Now it seems like you need to open a specific card or two, or else you’re losing money on that $4 booster pack.
Not to mention the limited upside makes speculating on Standard less interesting than it was in the “old days”.
…there were “seasons” that caused predictable fluctuation in card prices? There used to be these events called “Pro Tour Qualifiers”, or PTQs for short, that would earn winners invitations to the season’s next Pro Tour. These qualifiers would be a set format depending on which “season” you were in. Most frequently, those seasons were either Standard, Extended, Sealed, or Modern (later).
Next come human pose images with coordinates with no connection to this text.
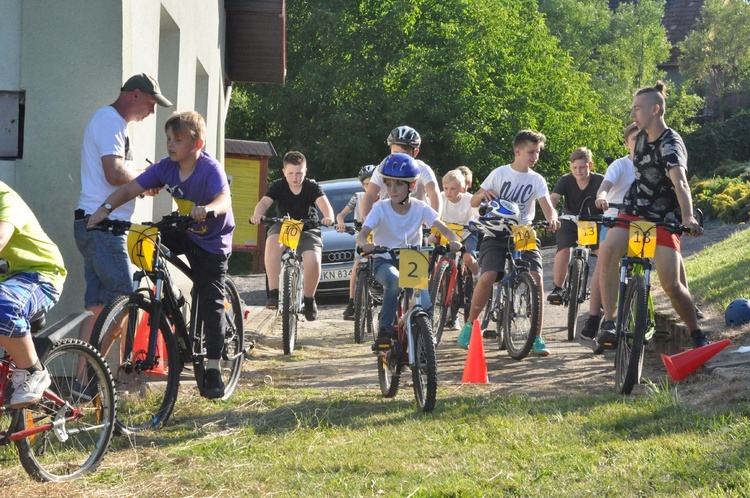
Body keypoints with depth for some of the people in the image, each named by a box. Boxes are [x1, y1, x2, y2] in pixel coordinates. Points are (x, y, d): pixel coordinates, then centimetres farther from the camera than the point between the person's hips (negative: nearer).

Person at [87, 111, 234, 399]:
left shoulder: (210, 169, -26)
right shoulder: (167, 168, -10)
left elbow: (225, 199, -43)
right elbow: (131, 188, -13)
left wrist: (207, 210, -64)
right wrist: (106, 208, -28)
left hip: (212, 241, -6)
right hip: (184, 233, 6)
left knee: (210, 303, -7)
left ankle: (213, 369, 0)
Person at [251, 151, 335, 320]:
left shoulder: (312, 187, -7)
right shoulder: (278, 186, -5)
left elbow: (324, 203, -23)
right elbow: (264, 202, -20)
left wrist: (328, 217, -47)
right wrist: (257, 215, -44)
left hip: (308, 230, 0)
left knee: (313, 261, -29)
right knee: (272, 242, -36)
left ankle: (309, 299, -1)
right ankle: (274, 293, -31)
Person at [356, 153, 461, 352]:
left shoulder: (420, 208, -6)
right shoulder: (381, 208, -10)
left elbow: (445, 229, -15)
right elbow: (362, 234, -21)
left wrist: (454, 241, -39)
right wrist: (365, 243, -46)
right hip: (385, 261, -2)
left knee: (425, 305, -21)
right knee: (394, 280, -38)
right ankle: (385, 330, -26)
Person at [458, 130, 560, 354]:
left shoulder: (537, 180, 6)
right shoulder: (500, 174, 3)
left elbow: (547, 206, -7)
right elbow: (474, 202, 5)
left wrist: (552, 218, -31)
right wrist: (483, 195, -19)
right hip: (497, 233, -1)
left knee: (536, 277, -20)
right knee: (487, 277, -23)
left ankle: (536, 337, -11)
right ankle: (470, 324, 0)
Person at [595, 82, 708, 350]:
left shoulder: (671, 144, -19)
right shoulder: (641, 138, 5)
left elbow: (680, 182, -36)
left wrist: (688, 217, -52)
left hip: (663, 219, -5)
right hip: (633, 211, 5)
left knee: (671, 284, -14)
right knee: (607, 251, -26)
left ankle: (697, 335, 12)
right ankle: (608, 323, -24)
Depending on which season you were in, you would see a significant fluctuation in card prices. This was most relevant when it came time for either Extended or Modern PTQ seasons because these formats involved older cards from sets that weren’t opened as often anymore. This meant the supply was a little more inelastic, driving greater upside for prices.
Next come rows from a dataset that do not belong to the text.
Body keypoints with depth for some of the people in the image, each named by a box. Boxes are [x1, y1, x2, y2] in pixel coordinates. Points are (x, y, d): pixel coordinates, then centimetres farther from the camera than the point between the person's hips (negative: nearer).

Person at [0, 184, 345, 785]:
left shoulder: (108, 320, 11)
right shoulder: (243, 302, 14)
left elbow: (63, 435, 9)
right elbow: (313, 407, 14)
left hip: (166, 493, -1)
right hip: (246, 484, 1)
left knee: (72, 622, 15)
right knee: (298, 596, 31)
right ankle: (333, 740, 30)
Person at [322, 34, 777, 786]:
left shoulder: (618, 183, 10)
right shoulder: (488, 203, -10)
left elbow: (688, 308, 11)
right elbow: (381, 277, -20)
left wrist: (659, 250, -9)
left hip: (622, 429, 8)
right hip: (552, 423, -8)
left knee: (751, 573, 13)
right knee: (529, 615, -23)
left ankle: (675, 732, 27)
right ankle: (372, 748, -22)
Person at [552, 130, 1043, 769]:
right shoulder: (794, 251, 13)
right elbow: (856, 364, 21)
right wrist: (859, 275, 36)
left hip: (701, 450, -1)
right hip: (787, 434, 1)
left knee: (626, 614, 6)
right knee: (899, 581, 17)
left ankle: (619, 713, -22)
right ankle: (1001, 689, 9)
The strategy was simple: a month before the next Extended season, you would start trading out your Standard cards for Extended playables like Dark Confidant and Lotus Bloom. When Shock Lands were in Extended but out of Standard, you’d see a bump in their prices as well. The same went for other popular Extended lands, such as Gemstone Mine or Flagstones of Trokair.
The trend was fairly reliable, and a common strategy in the Magic finance community. Because PTQ’s were widespread, played all over the world, and seasons lasted a few months, there would be a dependable jump in demand for these key cards. There was no sketchy manipulation involved, here. It was merely a matter of getting ahead of the curve and picking up cards before they became the talk of the town.
Then during the peak, about two-thirds through the PTQ Extended season, you’d cash out and move back into Standard (or better yet, Legacy) cards to bank your profits. Rinse and repeat.
Wrapping It Up
As I wrote this article, I reminded myself how engaging and dynamic Magic finance was five to ten years ago. PTQ seasons, Pro Tours, and expensive Standard cards kept the hobby exciting. Because of these cyclical trends punctuated by Pro Tour events, it was always beneficial to remain engaged with a community with similar interests. This way, we would work together to find the best opportunities and most impactful trends.
There are other things I also long for from those days. For example, I remember when spoiler season was actually a big deal. Of course, seeing new cards is always exciting, but you used to only get spoilers for new sets about two weeks before the set came out. Each day, a few key cards would be spoiled on Wizards' website, and then that would be it until the next day.
Nowadays, the constant rolling of spoilers day and night from content creators throughout the community isn’t necessarily a bad thing. But by having spoilers come out nonstop, there’s a feeling of dilution for each individual spoiled card. Don’t like the last spoiler? Just wait a few minutes for the next one.
Oh, and it doesn’t help that there are way more products being released in a given year nowadays. This means we went away from four to five spoiler seasons a year to a seemingly nonstop flow of new products. It turns out there can be too much of a good thing when it comes to spoilers—the concept has become mundane to the point now where I don’t even follow the new cards anymore. There are simply too many to track.
I don’t expect we’ll ever go back to the days of yore, five to ten years ago, when Magic and particularly Magic finance looked very different. Therefore, I have adapted my engagement with the hobby to embrace the aspects of the game I like most, largely ignoring the rest. It’s not an ideal solution, I’ll grant you. But I still talk about and buy cards, 25 years after I started playing, so my strategy must be working. If I ever completely lose interest, that’ll be the day I cash out completely and move on to something different.
Hopefully, that day is far into the future.